Best answer: We humans do like our artifacts, we like things to be of standard sizes. This isn't just a consequence of mass production and replicable parts: many cathedrals in Europe have what are now mysterious-looking ovals on them which were used to define the standards for a loaf of bread. There was one circle for normal years and another for lean years. If you thought you were getting cheated, you could take your loaf over to the cathedral door, around which market was usually held, and find out.

Once mass production came along though, we started planning artifacts around each other. You can't manufacture, for example, cigarette cases if you aren't confident that your design will accommodate most cigarettes. But the same goes for things like why soda cans are 12 oz but most plastic bottles are either 750ml or 2L. It's completely arbitrary, but everyone expects things to be that size, and now we've got a significant infrastructure devoted to dispensing and holding objects that are certain dimensions. You change the size of your cigarette box or soda bottle/can and all of a sudden you won't fit in stock shelves anymore, and hey, no one's going to deal with that if they don't have to.

Long story short: because they used to be that size and there doesn't seem to be any compelling reason to change from one arbitrary size to another.
posted by valkyryn at 12:34 PM on April 27, 2009 [1 favorite]

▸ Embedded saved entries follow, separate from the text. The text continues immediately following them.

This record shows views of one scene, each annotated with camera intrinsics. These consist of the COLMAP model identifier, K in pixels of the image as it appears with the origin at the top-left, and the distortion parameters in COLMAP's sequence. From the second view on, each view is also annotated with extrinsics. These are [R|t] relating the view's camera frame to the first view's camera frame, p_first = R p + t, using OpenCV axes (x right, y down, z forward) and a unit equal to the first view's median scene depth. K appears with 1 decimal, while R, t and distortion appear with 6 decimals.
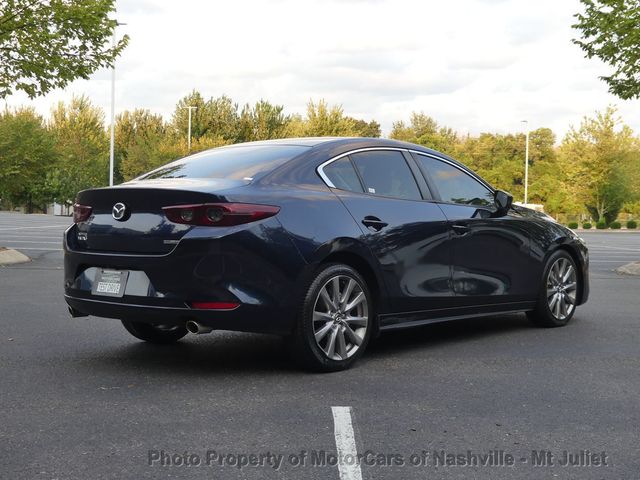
lens RADIAL K [[929.7, 0, 320.4], [0, 929.7, 251.6], [0, 0, 1]] dist [-0.010283, -0.047355]
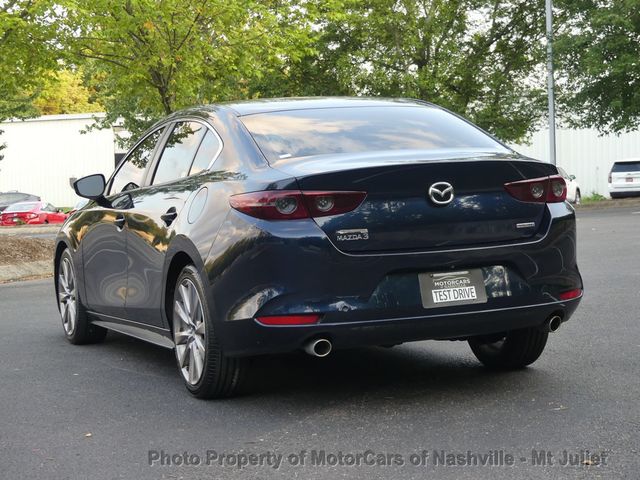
lens RADIAL K [[1438.0, 0, 320.0], [0, 1438.0, 240.0], [0, 0, 1]] dist [0.001339, 0.381593]
pose [[0.439864, -0.073374, 0.895062, -0.452153], [0.092898, 0.995028, 0.035916, -0.019643], [-0.893247, 0.067351, 0.444493, 0.197727]]
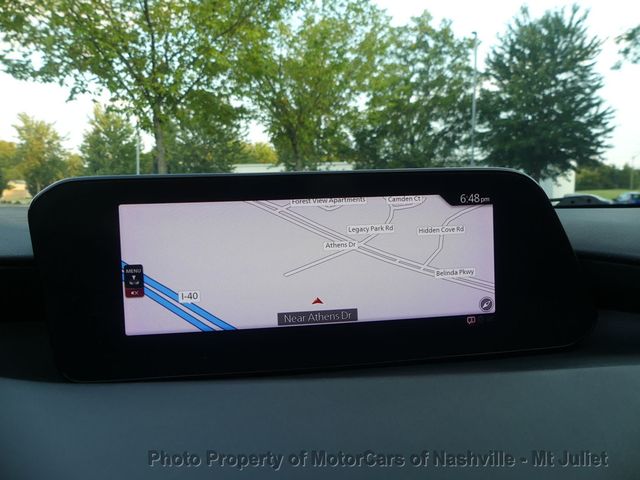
lens RADIAL K [[475.1, 0, 320.0], [0, 475.1, 240.0], [0, 0, 1]] dist [-0.001027, 0.009450]
pose [[0.509825, -0.106492, 0.853661, 0.037709], [0.052167, 0.994310, 0.092883, -0.027336], [-0.858695, -0.002821, 0.512480, 0.482453]]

The cigarette box and the cigarette case, once central to smoking culture even if they have now effectively disappeared, likely had a lot to do with enforcing uniformity, especially in length.
posted by Quinbus Flestrin at 1:10 PM on April 27, 2009

I think there's a brand called English Ovals that have a, well, oval cross-section.
posted by showbiz_liz at 1:46 PM on April 27, 2009

A cigarette is a very precisely calibrated nicotine delivery device. The strongest hit of nicotine is accessed in the first few puffs, and the tobacco is treated and arranged in specific order within the paper roll to deliver the ideal consumer experience.
posted by Riverine at 5:03 PM on April 27, 2009

There is (or was) English Ovals as showbiz liz said, but there have been many other shapes and sizes of cigarettes. The oddest are possibly the Russian cigs with a long cardboard tube attached -- you sort of sip the smoke from the tube. Balkan Sobranies, if they still exist, were short, fat and sold in little tins. Then there are Indian beedies. If you are rolling tobacco into a slip of paper then you are going to wind up with a tubular object (cf. joints, rolling of). I quit smoking a long time ago but when I lived in a city with a good tobacco shop I tried all kinds of different shaped cigarettes (and cigars).
posted by CCBC at 5:44 PM on April 27, 2009

I guess 100s and 120s and wides are out?